Он медленно побрел к дороге. У ручья из темных кустов, перепутанных лиловыми ветками ежевики, из самых водяных, студеных и отдававших мокрой крапивой потемок столбом поднялся огромный ржаво-коричневый вальдшнеп. В голом лесу заныряли его острые крылья и низко повисшая длинноносая изумленная голова. Ланге замер, точно от удара, и бросился за ним. И тотчас другая птица с треском сорвалась с примятых, уложенных на земле листьев и потянулась за первой.
«Высыпка», — блеснуло у Ланге, бессмысленно хватавшего ветки и задыхавшегося от бега.
Он остановился. По дороге, мягко вздрагивая, приближался шум тарантаса. В осиннике выставилась и, старательно прихрамывая, закачалась лошадиная морда, мелькали колеса, сплошь облепленные
— Хоп! — крикнул Ланге, обмирая от счастливой теплоты лесного шума колес, от всей этой нежной русской картины.
Объездчик ловко ударил вожжами лоснящуюся спину лошади, бойко выкатил на прямую дорогу, свистнул.
— Борис Сергеевич! — по-охотничьи дружелюбно и радостно гаркнул он, сдерживая лошадь. — Вальшней вы спугнули?.. Птица вся на ключах, обязательно, я вам говорю… Охота!.. — восхищенно махнул он рукой и потянулся к подошедшему Ланге всем туловищем. — Закурить не хотите ли?
Лесник огладил косматую бороду, глаза его темнели степенной приязнью, совсем по-отцовски. Славно, заботно оглядел он улыбавшегося Ланге, снял кожаный картуз, достал ярко-красный кисет с вышивкой, развернул его заскорузлыми черными руками.
Они помолчали, оба улыбаясь, не зная, что еще сказать приятного, — старые лесные друзья. Ланге свернул папироску, заклеил ее слюной и, потянув разом затрещавшее косое пламя со спички, почувствовал томительное, острое удушье. Табак был самосадный, мореный, обжигавший, как чистый девяностоградусный спирт, и голубой дым его уносило, как легчайшую паутину в солнечном воздухе.
— Ну, бывайте здоровы! — решительно повернулся старик, нахлобучил картуз и, ловко подбоченясь, севши особенно молодо и непринужденно, тронул. — Письма я вам беспременно привезу, Борис Сергеевич! Н-но… Я т-тебя! — замахнулся он притворно грозно на лошадь. — Балуешь!
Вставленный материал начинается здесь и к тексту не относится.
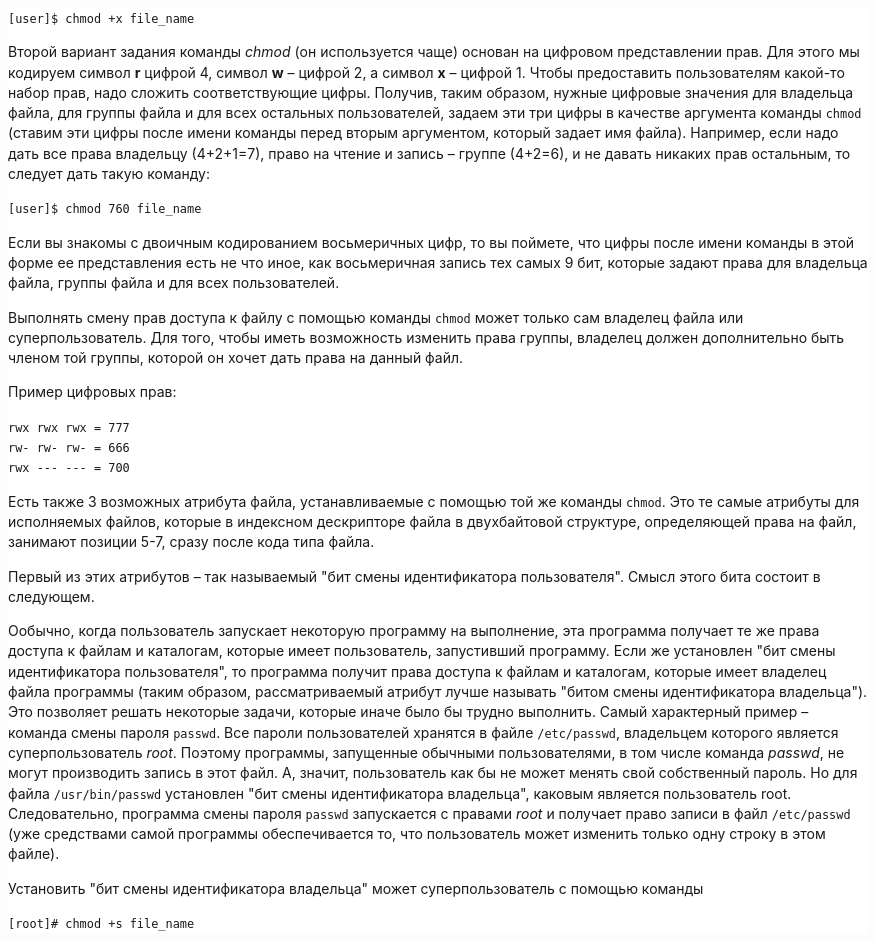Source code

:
 ```ssh
[user]$ chmod +x file_name
```

Второй вариант задания команды *chmod* (он используется чаще) основан на цифровом представлении прав. Для этого мы кодируем символ **r** цифрой 4, символ **w** – цифрой 2, а символ **x** – цифрой 1. Чтобы предоставить пользователям какой-то набор прав, надо сложить соответствующие цифры. Получив, таким образом, нужные цифровые значения для владельца файла, для группы файла и для всех остальных пользователей, задаем эти три цифры в качестве аргумента команды `chmod` (ставим эти цифры после имени команды перед вторым аргументом, который задает имя файла). Например, если надо дать все права владельцу (4+2+1=7), право на чтение и запись – группе (4+2=6), и не давать никаких прав остальным, то следует дать такую команду:

```ssh
[user]$ chmod 760 file_name
```

Если вы знакомы с двоичным кодированием восьмеричных цифр, то вы поймете, что цифры после имени команды в этой форме ее представления есть не что иное, как восьмеричная запись тех самых 9 бит, которые задают права для владельца файла, группы файла и для всех пользователей.

Выполнять смену прав доступа к файлу с помощью команды `chmod` может только сам владелец файла или суперпользователь. Для того, чтобы иметь возможность изменить права группы, владелец должен дополнительно быть членом той группы, которой он хочет дать права на данный файл.

Пример цифровых прав:

```ssh
rwx rwx rwx = 777
rw- rw- rw- = 666
rwx --- --- = 700
```

Есть также 3 возможных атрибута файла, устанавливаемые с помощью той же команды `chmod`. Это те самые атрибуты для исполняемых файлов, которые в индексном дескрипторе файла в двухбайтовой структуре, определяющей права на файл, занимают позиции 5-7, сразу после кода типа файла.

Первый из этих атрибутов – так называемый "бит смены идентификатора пользователя". Смысл этого бита состоит в следующем.

Ообычно, когда пользователь запускает некоторую программу на выполнение, эта программа получает те же права доступа к файлам и каталогам, которые имеет пользователь, запустивший программу. Если же установлен "бит смены идентификатора пользователя", то программа получит права доступа к файлам и каталогам, которые имеет владелец файла программы (таким образом, рассматриваемый атрибут лучше называть "битом смены идентификатора владельца"). Это позволяет решать некоторые задачи, которые иначе было бы трудно выполнить. Самый характерный пример – команда смены пароля `passwd`. Все пароли пользователей хранятся в файле `/etc/passwd`, владельцем которого является суперпользователь *root*. Поэтому программы, запущенные обычными пользователями, в том числе команда *passwd*, не могут производить запись в этот файл. А, значит, пользователь как бы не может менять свой собственный пароль. Но для файла `/usr/bin/passwd` установлен "бит смены идентификатора владельца", каковым является пользователь root. Следовательно, программа смены пароля `passwd` запускается с правами *root* и получает право записи в файл `/etc/passwd` (уже средствами самой программы обеспечивается то, что пользователь может изменить только одну строку в этом файле).

Установить "бит смены идентификатора владельца" может суперпользователь с помощью команды

```ssh
[root]# chmod +s file_name
```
Тарантас дернуло, вынесло; лошадь, фыркая и нервно вздрагивая крупом, бойко пошла по мягкой и ровной дороге, колеса давили на листьях новую колею.
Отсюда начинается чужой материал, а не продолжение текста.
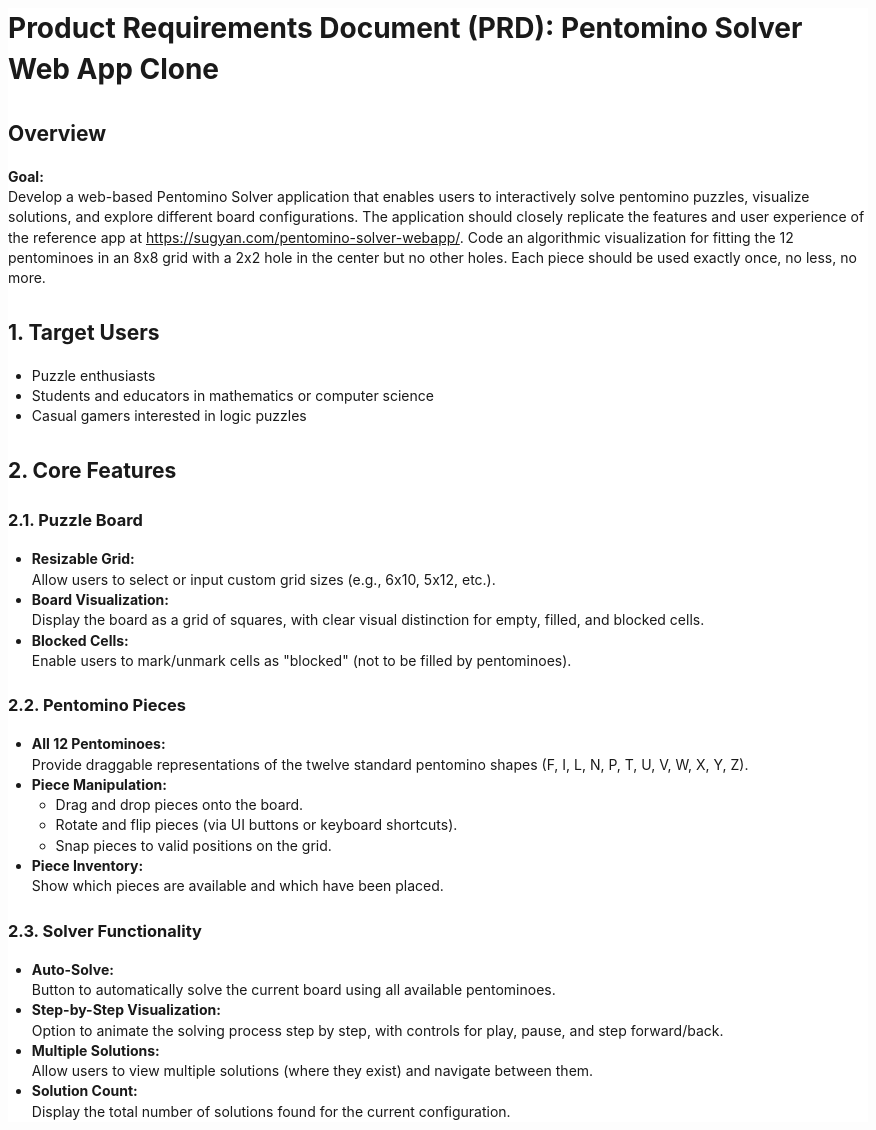 # Product Requirements Document (PRD): Pentomino Solver Web App Clone

## Overview

**Goal:**  
Develop a web-based Pentomino Solver application that enables users to interactively solve pentomino puzzles, visualize solutions, and explore different board configurations. The application should closely replicate the features and user experience of the reference app at https://sugyan.com/pentomino-solver-webapp/.
Code an algorithmic visualization for fitting the 12 pentominoes in an 8x8 grid with a 2x2 hole in the center but no other holes. Each piece should be used exactly once, no less, no more.

## 1. Target Users

- Puzzle enthusiasts
- Students and educators in mathematics or computer science
- Casual gamers interested in logic puzzles

## 2. Core Features

### 2.1. Puzzle Board

- **Resizable Grid:**  
  Allow users to select or input custom grid sizes (e.g., 6x10, 5x12, etc.).
- **Board Visualization:**  
  Display the board as a grid of squares, with clear visual distinction for empty, filled, and blocked cells.
- **Blocked Cells:**  
  Enable users to mark/unmark cells as "blocked" (not to be filled by pentominoes).

### 2.2. Pentomino Pieces

- **All 12 Pentominoes:**  
  Provide draggable representations of the twelve standard pentomino shapes (F, I, L, N, P, T, U, V, W, X, Y, Z).
- **Piece Manipulation:**  
  - Drag and drop pieces onto the board.
  - Rotate and flip pieces (via UI buttons or keyboard shortcuts).
  - Snap pieces to valid positions on the grid.
- **Piece Inventory:**  
  Show which pieces are available and which have been placed.

### 2.3. Solver Functionality

- **Auto-Solve:**  
  Button to automatically solve the current board using all available pentominoes.
- **Step-by-Step Visualization:**  
  Option to animate the solving process step by step, with controls for play, pause, and step forward/back.
- **Multiple Solutions:**  
  Allow users to view multiple solutions (where they exist) and navigate between them.
- **Solution Count:**  
  Display the total number of solutions found for the current configuration.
Объездчик обернулся еще раз. Ланге помахал ему фуражкой, его бледное лицо оживилось. С утра у него ныло и беспричинно замирало в груди.
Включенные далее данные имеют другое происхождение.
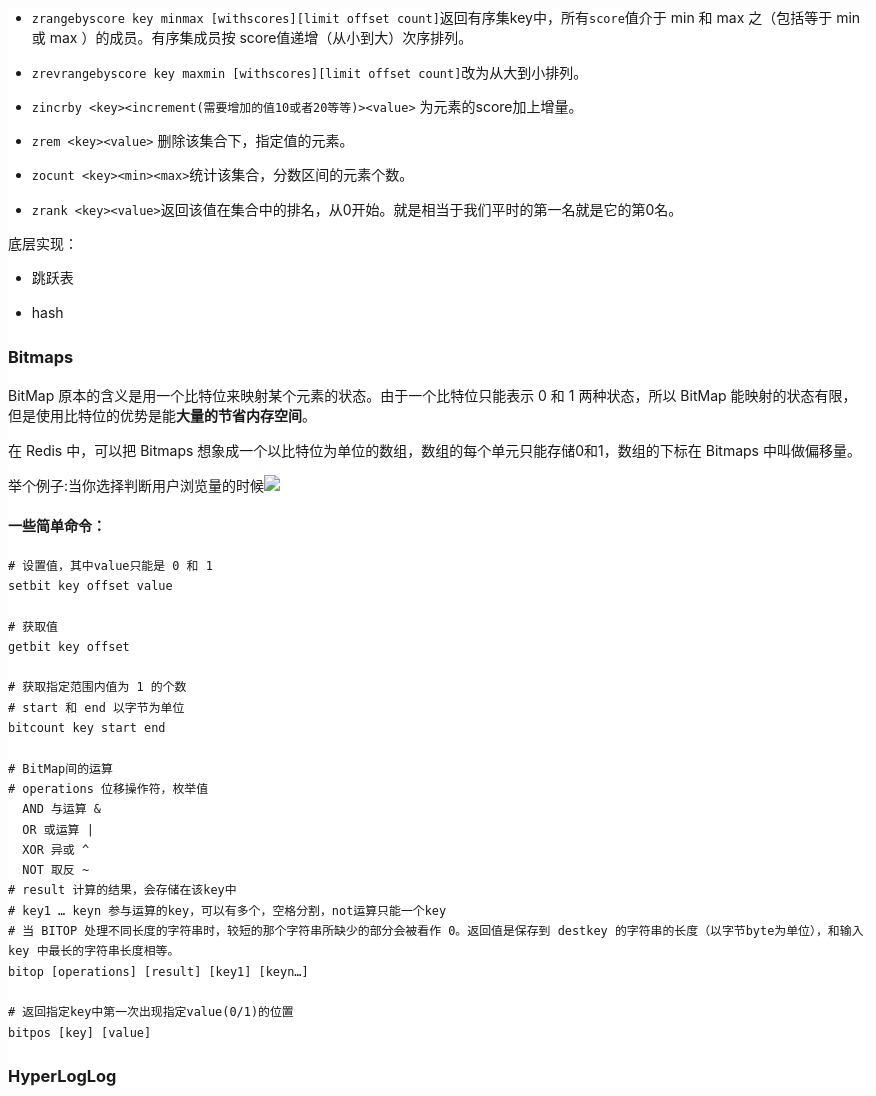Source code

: - `zrangebyscore key minmax [withscores][limit offset count]`返回有序集key中，所有`score`值介于 min 和 max 之（包括等于 min 或 max ）的成员。有序集成员按 score值递增（从小到大）次序排列。

- `zrevrangebyscore key maxmin [withscores][limit offset count]`改为从大到小排列。

- `zincrby <key><increment(需要增加的值10或者20等等)><value>` 为元素的score加上增量。

- `zrem <key><value>` 删除该集合下，指定值的元素。

- `zocunt <key><min><max>`统计该集合，分数区间的元素个数。

- `zrank <key><value>`返回该值在集合中的排名，从0开始。就是相当于我们平时的第一名就是它的第0名。

底层实现：

- 跳跃表

- hash 

### Bitmaps

BitMap 原本的含义是用一个比特位来映射某个元素的状态。由于一个比特位只能表示 0 和 1 两种状态，所以 BitMap 能映射的状态有限，但是使用比特位的优势是能**大量的节省内存空间**。

在 Redis 中，可以把 Bitmaps 想象成一个以比特位为单位的数组，数组的每个单元只能存储0和1，数组的下标在 Bitmaps 中叫做偏移量。

举个例子:当你选择判断用户浏览量的时候![](https://cos.asuka-xun.cc/blog%2F2022-05-10-20-38-45-image.png)

#### 一些简单命令：

```
# 设置值，其中value只能是 0 和 1
setbit key offset value

# 获取值
getbit key offset

# 获取指定范围内值为 1 的个数
# start 和 end 以字节为单位
bitcount key start end

# BitMap间的运算
# operations 位移操作符，枚举值
  AND 与运算 &
  OR 或运算 |
  XOR 异或 ^
  NOT 取反 ~
# result 计算的结果，会存储在该key中
# key1 … keyn 参与运算的key，可以有多个，空格分割，not运算只能一个key
# 当 BITOP 处理不同长度的字符串时，较短的那个字符串所缺少的部分会被看作 0。返回值是保存到 destkey 的字符串的长度（以字节byte为单位），和输入 key 中最长的字符串长度相等。
bitop [operations] [result] [key1] [keyn…]

# 返回指定key中第一次出现指定value(0/1)的位置
bitpos [key] [value]
```

### HyperLogLog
— Черт его знает что! — махнул он рукой, выплюнул липкую ядовитую цигарку и пошел на кордон.
Сгорал незабвенный, почти летаргический день.
Мир избушки, ее низкие, оклеенные сплошь стены, окошки, дующие запахами разогревшегося сада, галерея мертвых — «вечная память — вечная слава», кровать, сооруженная из лавок и прикрытая клетчатым пледом, для него уже не существуют. Он пишет, бормоча отдельные фразы, изредка откидываясь на спинку расшатанного венского стула, заглядывая в окно и вскакивая с места.
— Оно еще не упало! В конце концов это совершенно невозможно!
Он смотрит в сад пристально, не отрываясь: на вершине голой, колющей воздух терниями черных сучьев яблони, мучительно пригнув ветку, не может сорваться вниз огромное тугое яблоко. Оно висит, налившись упругим пьяным холодком, кажется — все мироздание зовет его вниз. Кругом сучья яблони тлеют угольно-синими огоньками. Воздух совсем райской яркости созерцает все это изумленно.
И все-таки, о боже, оно сейчас упадет…
Ланге кидается к столу. Он пишет. Его мелкий ровный почерк покрывает бумагу безукоризненными линейками строк. Жадно затягиваясь папиросой, еле поспевая за своими мыслями, он продолжает:
«…Иван-царевич, ты не можешь представить, как я изнемогаю: оно упорно не падает и совершенно, кажется, не собирается упасть. Эта история тянется более двух недель. Ты, конечно, получил посланные мною письма и знаешь мои взгляды относительно всей этой чертовщины на землю. По-видимому, надо только пожалеть оставшегося в дураках Ньютона. О, я теперь понимаю, почему старый Энгельс называл его «индуктивным ослом»… Он висит, этот прообраз счастливой созревшей земли, постигая все противоречия тяготений, все равновесия, упиваясь своей сферичностью, — одним полетом он готов вступить в тайну завершенного. Мир смотрит на него своими голубыми спокойными глазами. Вот-вот оно должно сорваться, упасть, стукнуться в мягкие, ожидающие в сыром холодке листья. Кончено!